実は、同じような属性の男性を表す言葉は世界各国にあるが、日本ではそれに「牛丼」の名前が冠されているのだ。例えば、韓国語では「淘汰男」というらしい。こうした単語に牛丼屋で扱われるメニューが登場するぐらい、日本人にとって牛丼屋が浸透しているのだ。 水道や電気が通っていることを意識しないのと同じように、私たちは知らず知らずのうちに24時間やっている牛丼屋を「ふつう」のものとして捉えている。 しかし、当然のことだが、社会が移り変わるとともに、24時間営業の弊害も出てくる。すき家で話題になった「ワンオペ」の弊害など、その歪みが徐々に明るみに出てきたのだ。
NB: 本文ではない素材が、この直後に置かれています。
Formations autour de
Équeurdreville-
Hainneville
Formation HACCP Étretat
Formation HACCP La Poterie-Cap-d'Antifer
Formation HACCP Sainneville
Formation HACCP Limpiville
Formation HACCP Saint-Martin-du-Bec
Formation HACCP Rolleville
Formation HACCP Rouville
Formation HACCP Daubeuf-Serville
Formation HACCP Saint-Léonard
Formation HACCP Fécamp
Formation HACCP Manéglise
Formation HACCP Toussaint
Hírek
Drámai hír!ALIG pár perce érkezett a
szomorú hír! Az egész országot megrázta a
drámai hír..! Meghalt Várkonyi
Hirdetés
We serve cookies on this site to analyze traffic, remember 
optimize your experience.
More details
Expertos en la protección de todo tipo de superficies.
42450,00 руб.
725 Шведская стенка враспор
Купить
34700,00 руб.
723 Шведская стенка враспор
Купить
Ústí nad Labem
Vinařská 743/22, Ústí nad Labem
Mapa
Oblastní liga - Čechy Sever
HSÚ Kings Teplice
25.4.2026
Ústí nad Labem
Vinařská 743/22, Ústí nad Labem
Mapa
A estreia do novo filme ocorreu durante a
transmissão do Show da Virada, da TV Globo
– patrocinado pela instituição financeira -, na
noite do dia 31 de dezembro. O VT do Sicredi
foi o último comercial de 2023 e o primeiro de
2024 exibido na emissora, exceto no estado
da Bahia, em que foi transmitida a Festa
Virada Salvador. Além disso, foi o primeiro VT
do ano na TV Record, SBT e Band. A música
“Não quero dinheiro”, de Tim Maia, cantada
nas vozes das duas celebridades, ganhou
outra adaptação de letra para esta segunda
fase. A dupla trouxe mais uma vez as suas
というより、そもそも深夜営業が前提になっている状況に無理があったともいえるかもしれない。 深夜料金の設定もそうだが、こうした状況に対応して各社がいろいろな戦略を取っているのが現在の状況だ。 「ディストピア容器」として有名になったすき家のプラスチック容器は、従業員の人々の皿洗いの手間を省くために導入されたもので、各社こうした「インフラ」を持続していくためにさまざまな施策を行っている。 ■牛丼屋24時間営業はいつまで続くのか?
あまりにも私たちは牛丼屋が24時間やっていることに慣れすぎてしまって、それが少しでも変化しようものなら戸惑ってしまうのだ。それが、前述したようなSNSの声に表れている。 同じレストラン業態で24時間営業をしている場所といえば、ファミリーレストランだが、こちらも「24時間営業」は普通のものではなくなっている。 2020年にはファミリーレストラン大手のすかいらーくグループが24時間営業を全廃した。2023年には一部店舗で再開されたものの、全体的な流れとして、24時間営業がなくなっていくのは確かな流れである。
牛丼屋も、現在では「インフラ」を維持する方向で対策が取られているが、24時間営業でなくなるのも時間の問題なのかもしれない。 それがいつになるか、まだわからないが、ひとまず24時間営業を続けてくれている各社に感謝しながら牛丼にありつきたいものだと思うのだった。